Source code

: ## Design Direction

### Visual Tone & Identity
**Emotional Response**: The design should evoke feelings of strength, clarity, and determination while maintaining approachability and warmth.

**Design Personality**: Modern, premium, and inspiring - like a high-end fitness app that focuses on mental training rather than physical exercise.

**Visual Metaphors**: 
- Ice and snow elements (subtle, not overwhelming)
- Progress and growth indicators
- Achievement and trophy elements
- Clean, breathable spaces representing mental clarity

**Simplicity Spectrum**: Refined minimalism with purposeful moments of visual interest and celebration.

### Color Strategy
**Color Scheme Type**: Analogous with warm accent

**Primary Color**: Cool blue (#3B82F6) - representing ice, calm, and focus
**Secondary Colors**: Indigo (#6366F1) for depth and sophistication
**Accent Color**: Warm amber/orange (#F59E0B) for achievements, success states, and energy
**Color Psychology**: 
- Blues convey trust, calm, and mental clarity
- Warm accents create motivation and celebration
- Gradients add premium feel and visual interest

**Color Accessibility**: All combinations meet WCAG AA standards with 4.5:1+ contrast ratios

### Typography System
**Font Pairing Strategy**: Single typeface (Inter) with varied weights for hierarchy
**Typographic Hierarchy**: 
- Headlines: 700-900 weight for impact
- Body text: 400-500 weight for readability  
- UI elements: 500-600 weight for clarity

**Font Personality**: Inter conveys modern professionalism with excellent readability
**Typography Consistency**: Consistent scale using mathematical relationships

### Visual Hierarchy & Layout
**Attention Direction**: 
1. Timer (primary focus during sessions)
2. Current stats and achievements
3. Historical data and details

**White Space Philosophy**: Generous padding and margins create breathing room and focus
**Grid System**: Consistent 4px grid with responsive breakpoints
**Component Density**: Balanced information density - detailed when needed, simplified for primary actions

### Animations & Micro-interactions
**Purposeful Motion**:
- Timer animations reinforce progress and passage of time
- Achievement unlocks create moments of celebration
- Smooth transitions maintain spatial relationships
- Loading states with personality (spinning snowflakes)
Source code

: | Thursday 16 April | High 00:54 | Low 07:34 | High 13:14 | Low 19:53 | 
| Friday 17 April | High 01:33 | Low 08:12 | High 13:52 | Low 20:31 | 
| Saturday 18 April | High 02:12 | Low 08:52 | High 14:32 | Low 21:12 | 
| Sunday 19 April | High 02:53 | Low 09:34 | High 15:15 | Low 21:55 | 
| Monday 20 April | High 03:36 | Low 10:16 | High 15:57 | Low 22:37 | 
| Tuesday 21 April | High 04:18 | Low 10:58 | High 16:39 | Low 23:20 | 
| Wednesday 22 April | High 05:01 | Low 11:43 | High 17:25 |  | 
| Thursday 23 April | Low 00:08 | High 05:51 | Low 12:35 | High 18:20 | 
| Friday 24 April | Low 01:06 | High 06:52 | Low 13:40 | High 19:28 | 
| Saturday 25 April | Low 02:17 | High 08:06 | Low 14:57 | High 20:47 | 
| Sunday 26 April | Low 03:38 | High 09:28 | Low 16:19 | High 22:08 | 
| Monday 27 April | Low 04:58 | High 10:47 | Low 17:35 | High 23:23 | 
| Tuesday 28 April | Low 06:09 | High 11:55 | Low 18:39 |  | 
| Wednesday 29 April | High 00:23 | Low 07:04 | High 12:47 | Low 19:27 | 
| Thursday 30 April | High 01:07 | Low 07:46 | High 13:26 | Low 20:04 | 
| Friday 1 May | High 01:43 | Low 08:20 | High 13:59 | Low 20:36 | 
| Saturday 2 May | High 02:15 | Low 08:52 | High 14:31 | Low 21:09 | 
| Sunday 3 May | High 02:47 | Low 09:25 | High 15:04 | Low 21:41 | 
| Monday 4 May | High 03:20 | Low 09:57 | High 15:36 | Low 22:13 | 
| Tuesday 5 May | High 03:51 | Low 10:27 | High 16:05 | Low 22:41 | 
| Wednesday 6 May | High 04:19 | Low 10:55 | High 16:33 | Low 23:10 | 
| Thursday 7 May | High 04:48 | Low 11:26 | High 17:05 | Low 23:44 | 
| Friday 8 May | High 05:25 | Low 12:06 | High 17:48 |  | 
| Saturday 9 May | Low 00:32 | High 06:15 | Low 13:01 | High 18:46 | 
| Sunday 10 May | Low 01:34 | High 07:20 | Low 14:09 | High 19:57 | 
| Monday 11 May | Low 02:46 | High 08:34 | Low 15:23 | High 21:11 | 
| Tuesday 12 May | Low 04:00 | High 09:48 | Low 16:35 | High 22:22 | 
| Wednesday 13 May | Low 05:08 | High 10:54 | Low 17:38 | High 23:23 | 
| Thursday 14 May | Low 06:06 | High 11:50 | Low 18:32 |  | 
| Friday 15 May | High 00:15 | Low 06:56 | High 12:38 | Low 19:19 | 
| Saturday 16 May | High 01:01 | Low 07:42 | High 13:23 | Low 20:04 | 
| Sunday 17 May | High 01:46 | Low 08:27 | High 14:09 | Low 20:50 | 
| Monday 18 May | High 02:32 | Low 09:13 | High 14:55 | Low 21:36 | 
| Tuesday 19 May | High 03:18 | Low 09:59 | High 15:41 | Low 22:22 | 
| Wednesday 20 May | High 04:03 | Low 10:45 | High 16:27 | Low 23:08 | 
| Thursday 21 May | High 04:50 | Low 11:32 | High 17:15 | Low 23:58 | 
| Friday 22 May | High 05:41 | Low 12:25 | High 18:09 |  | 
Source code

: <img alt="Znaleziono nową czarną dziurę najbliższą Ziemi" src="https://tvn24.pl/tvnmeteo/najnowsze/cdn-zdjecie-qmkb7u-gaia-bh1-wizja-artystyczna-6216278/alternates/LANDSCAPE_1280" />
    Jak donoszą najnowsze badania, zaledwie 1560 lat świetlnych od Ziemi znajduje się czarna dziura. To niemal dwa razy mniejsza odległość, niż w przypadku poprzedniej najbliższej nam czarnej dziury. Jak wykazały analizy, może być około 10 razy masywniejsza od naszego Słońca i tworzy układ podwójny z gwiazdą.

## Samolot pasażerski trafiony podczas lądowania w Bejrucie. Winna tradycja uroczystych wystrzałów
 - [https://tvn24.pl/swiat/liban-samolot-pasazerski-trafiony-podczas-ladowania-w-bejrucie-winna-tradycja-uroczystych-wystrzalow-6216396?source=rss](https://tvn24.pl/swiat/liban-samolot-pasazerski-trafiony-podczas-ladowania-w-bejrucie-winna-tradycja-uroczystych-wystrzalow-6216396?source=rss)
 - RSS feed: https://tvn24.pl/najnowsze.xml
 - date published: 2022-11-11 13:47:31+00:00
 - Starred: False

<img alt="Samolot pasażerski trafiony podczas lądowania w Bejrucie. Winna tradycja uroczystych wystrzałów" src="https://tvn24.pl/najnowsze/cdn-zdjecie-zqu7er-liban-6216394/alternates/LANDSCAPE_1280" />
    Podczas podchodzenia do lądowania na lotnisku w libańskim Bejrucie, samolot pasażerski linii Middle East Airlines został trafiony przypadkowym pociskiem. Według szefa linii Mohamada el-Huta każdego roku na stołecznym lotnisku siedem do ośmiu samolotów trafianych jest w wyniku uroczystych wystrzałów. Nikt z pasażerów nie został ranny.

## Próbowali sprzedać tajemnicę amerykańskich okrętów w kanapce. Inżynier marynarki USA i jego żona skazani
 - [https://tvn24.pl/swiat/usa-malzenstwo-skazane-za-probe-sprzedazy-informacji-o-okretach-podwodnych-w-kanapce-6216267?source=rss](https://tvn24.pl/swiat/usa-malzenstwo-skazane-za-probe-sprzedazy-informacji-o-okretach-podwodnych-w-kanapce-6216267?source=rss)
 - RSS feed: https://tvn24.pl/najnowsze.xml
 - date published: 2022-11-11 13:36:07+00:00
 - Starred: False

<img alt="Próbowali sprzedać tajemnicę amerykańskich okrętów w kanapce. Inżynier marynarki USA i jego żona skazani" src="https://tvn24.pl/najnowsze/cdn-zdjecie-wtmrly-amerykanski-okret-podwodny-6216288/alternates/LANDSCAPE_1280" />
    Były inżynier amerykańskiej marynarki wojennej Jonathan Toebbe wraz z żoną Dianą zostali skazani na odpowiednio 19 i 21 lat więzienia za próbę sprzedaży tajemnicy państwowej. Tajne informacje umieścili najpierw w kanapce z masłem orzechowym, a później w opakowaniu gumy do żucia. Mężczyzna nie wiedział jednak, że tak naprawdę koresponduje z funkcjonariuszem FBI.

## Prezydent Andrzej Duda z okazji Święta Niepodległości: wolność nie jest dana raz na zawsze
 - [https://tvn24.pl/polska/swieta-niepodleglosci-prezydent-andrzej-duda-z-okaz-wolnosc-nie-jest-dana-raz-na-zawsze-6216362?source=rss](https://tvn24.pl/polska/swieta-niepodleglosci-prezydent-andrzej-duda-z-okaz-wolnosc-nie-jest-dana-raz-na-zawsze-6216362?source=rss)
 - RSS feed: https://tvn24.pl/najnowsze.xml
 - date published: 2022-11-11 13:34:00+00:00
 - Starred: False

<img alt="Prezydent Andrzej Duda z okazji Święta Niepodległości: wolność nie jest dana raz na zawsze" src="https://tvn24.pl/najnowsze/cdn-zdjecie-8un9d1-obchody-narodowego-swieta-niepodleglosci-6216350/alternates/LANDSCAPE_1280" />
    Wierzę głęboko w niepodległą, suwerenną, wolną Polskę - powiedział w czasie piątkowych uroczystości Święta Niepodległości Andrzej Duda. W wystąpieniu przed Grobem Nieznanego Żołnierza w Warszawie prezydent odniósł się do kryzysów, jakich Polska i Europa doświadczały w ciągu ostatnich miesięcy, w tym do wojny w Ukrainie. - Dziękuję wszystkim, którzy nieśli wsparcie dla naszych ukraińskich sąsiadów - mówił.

= = =

# What the task asks
Rewrite everything from the start of the data through the line containing "than physical exercise.", inclusive, as a Markdown table with the columns No. and Text. Give each nonblank line its own row and leave out the blank lines.

# Exercise response
| No. | Text |
|---|---|
| 1 | Source code |
| 2 | : ## Design Direction |
| 3 | ### Visual Tone & Identity |
| 4 | **Emotional Response**: The design should evoke feelings of strength, clarity, and determination while maintaining approachability and warmth. |
| 5 | **Design Personality**: Modern, premium, and inspiring - like a high-end fitness app that focuses on mental training rather than physical exercise. |